Description of the task:
Please set down exactly the lines of the listing below from the line containing "micrograph of human" through the line containing "(DAB (3,3'-diaminobenzidine)) staining", both lines included, leaving out all other lines.

Extracted records:
++++++
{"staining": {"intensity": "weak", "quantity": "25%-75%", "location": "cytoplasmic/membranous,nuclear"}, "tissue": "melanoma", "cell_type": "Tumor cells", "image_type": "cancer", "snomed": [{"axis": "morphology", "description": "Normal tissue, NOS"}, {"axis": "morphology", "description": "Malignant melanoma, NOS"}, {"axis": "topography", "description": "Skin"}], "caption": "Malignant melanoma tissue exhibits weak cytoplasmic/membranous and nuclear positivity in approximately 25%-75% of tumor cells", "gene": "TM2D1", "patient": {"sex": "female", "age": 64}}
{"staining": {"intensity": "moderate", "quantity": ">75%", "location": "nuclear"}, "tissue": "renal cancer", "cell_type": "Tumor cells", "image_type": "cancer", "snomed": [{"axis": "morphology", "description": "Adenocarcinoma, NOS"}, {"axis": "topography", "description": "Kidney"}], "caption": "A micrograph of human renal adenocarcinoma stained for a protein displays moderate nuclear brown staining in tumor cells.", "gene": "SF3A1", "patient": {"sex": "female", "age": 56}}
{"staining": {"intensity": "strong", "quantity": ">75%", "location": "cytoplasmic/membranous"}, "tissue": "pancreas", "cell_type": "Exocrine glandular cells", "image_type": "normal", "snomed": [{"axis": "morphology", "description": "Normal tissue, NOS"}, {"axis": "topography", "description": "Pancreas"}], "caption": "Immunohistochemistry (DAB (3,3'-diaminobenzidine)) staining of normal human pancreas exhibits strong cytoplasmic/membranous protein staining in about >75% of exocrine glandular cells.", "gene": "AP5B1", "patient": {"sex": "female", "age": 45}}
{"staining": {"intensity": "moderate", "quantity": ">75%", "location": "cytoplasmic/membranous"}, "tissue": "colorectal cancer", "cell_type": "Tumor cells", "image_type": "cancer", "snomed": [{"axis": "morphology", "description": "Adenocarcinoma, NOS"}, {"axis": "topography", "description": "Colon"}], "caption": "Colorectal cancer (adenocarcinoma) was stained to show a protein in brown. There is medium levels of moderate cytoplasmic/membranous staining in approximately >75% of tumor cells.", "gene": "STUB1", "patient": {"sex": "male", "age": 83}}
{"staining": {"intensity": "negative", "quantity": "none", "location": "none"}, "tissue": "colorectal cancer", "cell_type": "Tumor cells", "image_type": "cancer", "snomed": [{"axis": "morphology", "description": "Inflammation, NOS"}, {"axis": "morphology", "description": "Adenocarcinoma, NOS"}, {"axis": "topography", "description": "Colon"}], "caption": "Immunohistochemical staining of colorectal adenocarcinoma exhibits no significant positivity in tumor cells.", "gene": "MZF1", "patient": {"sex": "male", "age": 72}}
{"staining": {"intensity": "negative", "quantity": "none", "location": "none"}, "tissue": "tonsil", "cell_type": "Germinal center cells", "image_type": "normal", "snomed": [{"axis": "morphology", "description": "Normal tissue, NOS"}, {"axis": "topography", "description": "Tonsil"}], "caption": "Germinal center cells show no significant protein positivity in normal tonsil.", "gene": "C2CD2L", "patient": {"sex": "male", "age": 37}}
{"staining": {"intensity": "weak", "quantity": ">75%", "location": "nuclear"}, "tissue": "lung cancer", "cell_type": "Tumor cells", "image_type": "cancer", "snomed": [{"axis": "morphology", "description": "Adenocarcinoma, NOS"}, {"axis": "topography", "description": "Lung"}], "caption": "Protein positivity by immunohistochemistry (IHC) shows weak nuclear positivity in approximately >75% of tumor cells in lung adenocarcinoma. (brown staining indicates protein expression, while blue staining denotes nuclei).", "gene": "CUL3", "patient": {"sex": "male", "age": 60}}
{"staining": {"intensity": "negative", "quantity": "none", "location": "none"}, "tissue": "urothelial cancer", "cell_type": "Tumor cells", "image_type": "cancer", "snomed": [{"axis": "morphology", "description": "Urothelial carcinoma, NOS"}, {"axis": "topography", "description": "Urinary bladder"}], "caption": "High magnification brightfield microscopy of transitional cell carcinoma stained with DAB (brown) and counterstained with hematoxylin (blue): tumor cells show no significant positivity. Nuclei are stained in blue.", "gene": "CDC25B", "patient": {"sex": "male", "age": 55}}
++++++
Answer for this exercise:
{"staining": {"intensity": "moderate", "quantity": ">75%", "location": "nuclear"}, "tissue": "renal cancer", "cell_type": "Tumor cells", "image_type": "cancer", "snomed": [{"axis": "morphology", "description": "Adenocarcinoma, NOS"}, {"axis": "topography", "description": "Kidney"}], "caption": "A micrograph of human renal adenocarcinoma stained for a protein displays moderate nuclear brown staining in tumor cells.", "gene": "SF3A1", "patient": {"sex": "female", "age": 56}}
{"staining": {"intensity": "strong", "quantity": ">75%", "location": "cytoplasmic/membranous"}, "tissue": "pancreas", "cell_type": "Exocrine glandular cells", "image_type": "normal", "snomed": [{"axis": "morphology", "description": "Normal tissue, NOS"}, {"axis": "topography", "description": "Pancreas"}], "caption": "Immunohistochemistry (DAB (3,3'-diaminobenzidine)) staining of normal human pancreas exhibits strong cytoplasmic/membranous protein staining in about >75% of exocrine glandular cells.", "gene": "AP5B1", "patient": {"sex": "female", "age": 45}}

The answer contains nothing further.